Le lecteur retrouve également l'inspecteur Bomby peut-être encore plus négligé que Gus Bomby, avec en plus une hygiène corporelle douteuse, mais son langage corporel est tout autre et indique un état d'esprit bien différent. Le lecteur peut voir qu'il est toujours aussi brutal, et habitué à maltraiter physiquement ses interlocuteurs. Au contraire de Gus Bomby qui donne une impression d'individu décharné, Robby est en surcharge pondérale, peut-être à la limite de l'obésité morbide, mais dans le même temps ses postures sont décidées. Son absence totale de bonne manière dénote un individu totalement insensible à l'inconfort que sa présence génère et chez les autres, une forme d'égocentrisme décomplexé, mais aussi d'acceptation de son incapacité à s'intégrer en société. Cette forme de sans gêne se double d'un esprit perspicace et pénétrant qui rend ses interlocuteurs encore plus mal à l'aise. Du fait de ces éléments visuels révélateurs de la psyché des personnages, le lecteur regarde avec plus d'attention les nouveaux venus pour essayer de lire une partie de leur caractère dans leur apparence et leurs comportements. Einstein retient immédiatement son attention avec ses gestes mesurés trahissant un esprit sur le qui-vive, un individu très conscient de sa personne, un obsédé du contrôle. Cette maîtrise de soi est la manière dont il lutte contre ses délires interprétatifs, ce qui le rend totalement imprévisible en fonction du degré d'efficacité de maîtrise.

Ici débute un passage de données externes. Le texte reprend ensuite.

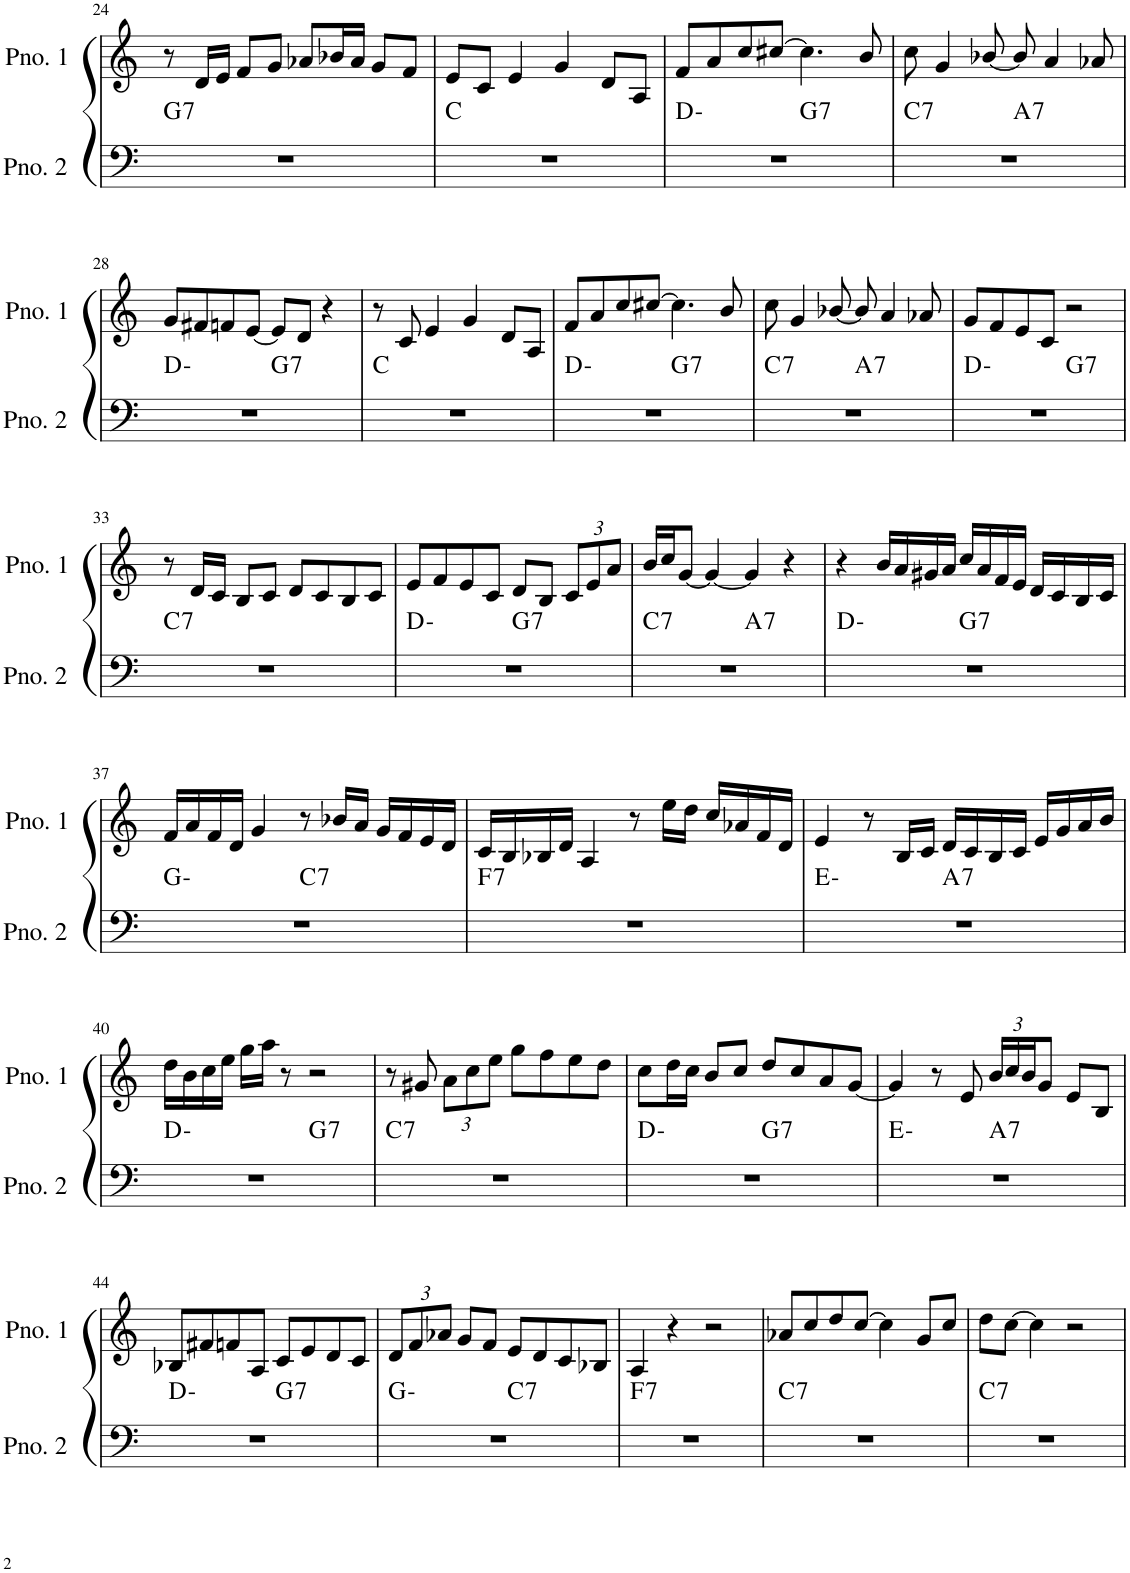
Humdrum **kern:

**kern	**harte	**kern
*part2	*part2	*part1
*staff2	*	*staff1
*I"ピアノ 2	*	*I"ピアノ 1
!!LO:PB:g=z
*clefF4	*	*clefG2
*k[]	*	*k[]
*M4/4	*	*M4/4
=24	=24	=24
!	!LO:H:kt=7	!
1r	G:7	8r
.	.	16d/LL
.	.	16e/JJ
.	.	8f/L
.	.	8g/J
.	.	8a-X/L
.	.	16b-X/L
.	.	16a-/JJ
.	.	8g/L
.	.	8f/J
=25	=25	=25
1r	C:maj	8e/L
.	.	8c/J
.	.	4e/
.	.	4g/
.	.	8d/L
.	.	8A/J
=26	=26	=26
*^	*	*
1r	2ryy	D:min	8f/L
.	.	.	8a/
.	.	.	8cc/
.	.	.	[8cc#X/J
!	!	!LO:H:kt=7	!
.	2ryy	G:7	4.cc#\]
.	.	.	8b/
=27	=27	=27	=27
!	!	!LO:H:kt=7	!
1r	2ryy	C:7	8cc\
.	.	.	4g/
.	.	.	[8b-X/
!	!	!LO:H:kt=7	!
.	2ryy	A:7	8b-/]
.	.	.	4a/
.	.	.	8a-X/
!!LO:LB:g=z
=28	=28	=28	=28
1r	2ryy	D:min	8g/L
.	.	.	8f#X/
.	.	.	8fn/
.	.	.	[8e/J
!	!	!LO:H:kt=7	!
.	2ryy	G:7	8e/L]
.	.	.	8d/J
.	.	.	4r
*v	*v	*	*
=29	=29	=29
1r	C:maj	8r
.	.	8c/
.	.	4e/
.	.	4g/
.	.	8d/L
.	.	8A/J
=30	=30	=30
*^	*	*
1r	2ryy	D:min	8f/L
.	.	.	8a/
.	.	.	8cc/
.	.	.	[8cc#X/J
!	!	!LO:H:kt=7	!
.	2ryy	G:7	4.cc#\]
.	.	.	8b/
=31	=31	=31	=31
!	!	!LO:H:kt=7	!
1r	2ryy	C:7	8cc\
.	.	.	4g/
.	.	.	[8b-X/
!	!	!LO:H:kt=7	!
.	2ryy	A:7	8b-/]
.	.	.	4a/
.	.	.	8a-X/
=32	=32	=32	=32
1r	2ryy	D:min	8g/L
.	.	.	8f/
.	.	.	8e/
.	.	.	8c/J
!	!	!LO:H:kt=7	!
.	2ryy	G:7	2r
!!LO:LB:g=z
=33	=33	=33	=33
!	!	!LO:H:kt=7	!
*v	*v	*	*
1r	C:7	8r
.	.	16d/LL
.	.	16c/JJ
.	.	8B/L
.	.	8c/J
.	.	8d/L
.	.	8c/
.	.	8B/
.	.	8c/J
=34	=34	=34
*^	*	*
1r	2ryy	D:min	8e/L
.	.	.	8f/
.	.	.	8e/
.	.	.	8c/J
!	!	!LO:H:kt=7	!
.	2ryy	G:7	8d/L
.	.	.	8B/J
*	*	*	*Xbrackettup
.	.	.	12c/L
.	.	.	12e/
.	.	.	12a/J
=35	=35	=35	=35
!	!	!LO:H:kt=7	!
1r	2ryy	C:7	16b/LL
.	.	.	16cc/J
.	.	.	[8g/J
.	.	.	4g/_
!	!	!LO:H:kt=7	!
.	2ryy	A:7	4g/]
.	.	.	4r
=36	=36	=36	=36
1r	2ryy	D:min	4r
.	.	.	16b/LL
.	.	.	16a/
.	.	.	16g#X/
.	.	.	16a/JJ
!	!	!LO:H:kt=7	!
.	2ryy	G:7	16cc/LL
.	.	.	16a/
.	.	.	16f/
.	.	.	16e/JJ
.	.	.	16d/LL
.	.	.	16c/
.	.	.	16B/
.	.	.	16c/JJ
!!LO:LB:g=z
=37	=37	=37	=37
1r	2ryy	G:min	16f/LL
.	.	.	16a/
.	.	.	16f/
.	.	.	16d/JJ
.	.	.	4g/
!	!	!LO:H:kt=7	!
.	2ryy	C:7	8r
.	.	.	16b-X/LL
.	.	.	16a/JJ
.	.	.	16g/LL
.	.	.	16f/
.	.	.	16e/
.	.	.	16d/JJ
=38	=38	=38	=38
!	!	!LO:H:kt=7	!
*v	*v	*	*
1r	F:7	16c/LL
.	.	16B/
.	.	16B-X/
.	.	16d/JJ
.	.	4A/
.	.	8r
.	.	16ee\LL
.	.	16dd\JJ
.	.	16cc/LL
.	.	16a-X/
.	.	16f/
.	.	16d/JJ
=39	=39	=39
*^	*	*
1r	2ryy	E:min	4e/
.	.	.	8r
.	.	.	16B/LL
.	.	.	16c/JJ
!	!	!LO:H:kt=7	!
.	2ryy	A:7	16d/LL
.	.	.	16c/
.	.	.	16B/
.	.	.	16c/JJ
.	.	.	16e/LL
.	.	.	16g/
.	.	.	16a/
.	.	.	16b/JJ
!!LO:LB:g=z
=40	=40	=40	=40
1r	2ryy	D:min	16dd\LL
.	.	.	16b\
.	.	.	16cc\
.	.	.	16ee\JJ
.	.	.	16gg\LL
.	.	.	16aa\JJ
.	.	.	8r
!	!	!LO:H:kt=7	!
.	2ryy	G:7	2r
=41	=41	=41	=41
!	!	!LO:H:kt=7	!
*v	*v	*	*
1r	C:7	8r
.	.	8g#X/
.	.	12a\L
.	.	12cc\
.	.	12ee\J
.	.	8gg\L
.	.	8ff\
.	.	8ee\
.	.	8dd\J
=42	=42	=42
*^	*	*
1r	2ryy	D:min	8cc\L
.	.	.	16dd\L
.	.	.	16cc\JJ
.	.	.	8b/L
.	.	.	8cc/J
!	!	!LO:H:kt=7	!
.	2ryy	G:7	8dd/L
.	.	.	8cc/
.	.	.	8a/
.	.	.	[8g/J
=43	=43	=43	=43
1r	2ryy	E:min	4g/]
.	.	.	8r
.	.	.	8e/
!	!	!LO:H:kt=7	!
.	2ryy	A:7	24b/LL
.	.	.	24cc/
.	.	.	24b/J
.	.	.	8g/J
.	.	.	8e/L
.	.	.	8B/J
!!LO:LB:g=z
=44	=44	=44	=44
1r	2ryy	D:min	8B-X/L
.	.	.	8f#X/
.	.	.	8fn/
.	.	.	8A/J
!	!	!LO:H:kt=7	!
.	2ryy	G:7	8c/L
.	.	.	8e/
.	.	.	8d/
.	.	.	8c/J
=45	=45	=45	=45
1r	2ryy	G:min	12d/L
.	.	.	12f/
.	.	.	12a-X/J
.	.	.	8g/L
.	.	.	8f/J
!	!	!LO:H:kt=7	!
.	2ryy	C:7	8e/L
.	.	.	8d/
.	.	.	8c/
.	.	.	8B-X/J
=46	=46	=46	=46
!	!	!LO:H:kt=7	!
*v	*v	*	*
1r	F:7	4A/
.	.	4r
.	.	2r
=47	=47	=47
!	!LO:H:kt=7	!
1r	C:7	8a-X/L
.	.	8cc/
.	.	8dd/
.	.	[8cc/J
.	.	4cc\]
.	.	8g/L
.	.	8cc/J
=48	=48	=48
!	!LO:H:kt=7	!
1r	C:7	8dd\L
.	.	[8cc\J
.	.	4cc\]
.	.	2r
=	=	=
*-	*-	*-
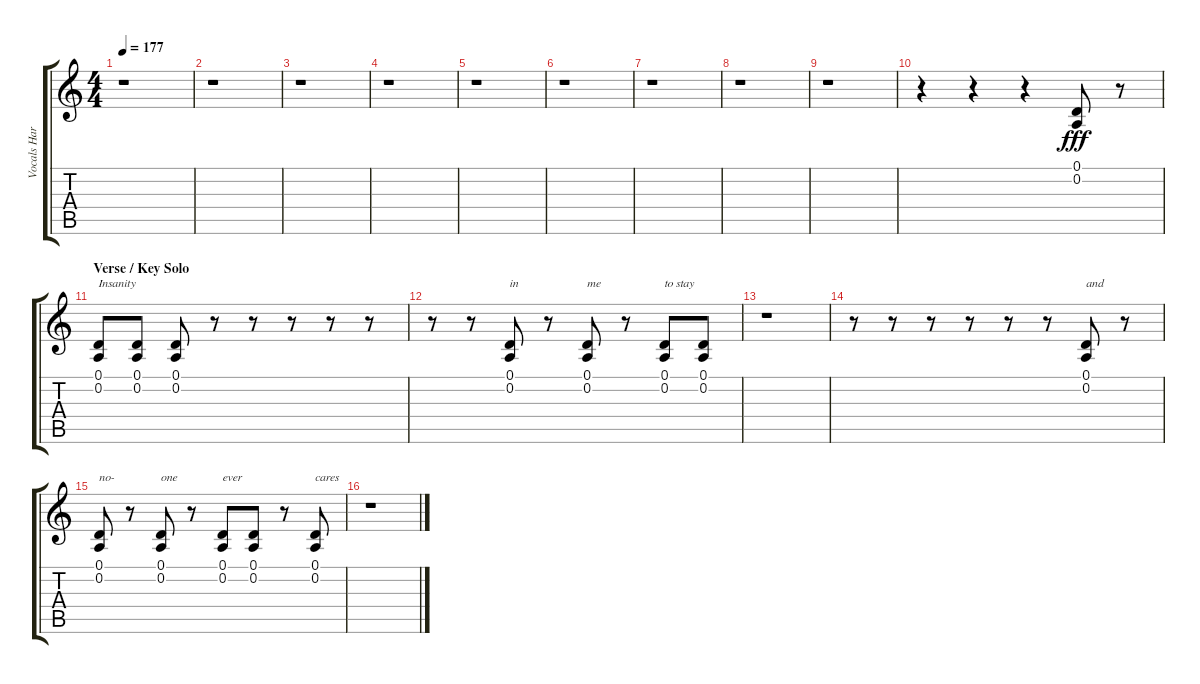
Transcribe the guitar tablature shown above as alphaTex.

\track ("Vocals Harsh" "Vocals Har") {instrument timpani}
\staff {score tabs}
\tuning (D4 A3 F3 C3 G2 D2) {hide}
\ts (4 4)
\tempo 177
\clef g2
\ks c
r.1{dy fff} |
r.1 |
r.1 |
r.1 |
r.1 |
r.1 |
r.1 |
r.1 |
r.1 |
r.4 r.4 r.4 (0.1 0.2).8 r.8 |
\section ("" "Verse / Key Solo")
(0.1 0.2).8{txt "Insanity"} (0.1 0.2).8 (0.1 0.2).8 r.8 r.8 r.8 r.8 r.8 |
r.8 r.8 (0.1 0.2).8{txt "in"} r.8 (0.1 0.2).8{txt "me"} r.8 (0.1 0.2).8{txt "to stay"} (0.1 0.2).8 |
r.1 |
r.8 r.8 r.8 r.8 r.8 r.8 (0.1 0.2).8{txt "and"} r.8 |
(0.1 0.2).8{txt "no-"} r.8 (0.1 0.2).8{txt "one"} r.8 (0.1 0.2).8{txt "ever"} (0.1 0.2).8 r.8 (0.1 0.2).8{txt "cares"} |
r.1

Alors que dans les premiers tomes il pouvait ne pas être totalement séduit par la finesse des traits de contour et une forme de froideur des dessins, le lecteur se rend compte qu'il est entièrement sous leur charme vénéneux, fasciné par la description clinique qu'ils composent, par leur degré de précision, par ce qu'ils révèlent. C'est comme si Renaud donnait à voir chaque individu avec une netteté trop crue, sans filtre qui vienne diminuer l'observation pour la rendre plus acceptable, plus tolérable, sans possibilité d'échapper à ce que révèle l'observation. La justesse de la représentation fait exister les personnages, en dépit des conventions du dessin, des traits de contour, des choix opérés pour conserver une lisibilité immédiate à chaque case. L'artiste apporte toujours le même soin à représenter les différents environnements, qu'il s'agisse des aménagements intérieurs (avec la décoration inattendue du salon de l'institut psychiatrique) ou des extérieurs (en particulier la sensation reposante de la promenade sur la plage). S'il y est sensible, le lecteur peut également remarquer plusieurs séquences visuellement très réussies : l'intense concentration d'Einstein observant le coupe-papier, l'incongruité de la dalle de béton du futur pavillon au milieu d'un paysage naturel, l'intimité troublante de la cabine où se change Ronnie Bragman, la présence de l'inspecteur Robbie dans le salon luxueux de Linda Bragman, tellement déplacée qu'elle en devient obscène, la brume sur la plage rendant irréelle la silhouette de cette femme en robe de soirée… Renaud sait rendre naturelle chaque scène, même les plus fabriquées de toute pièce.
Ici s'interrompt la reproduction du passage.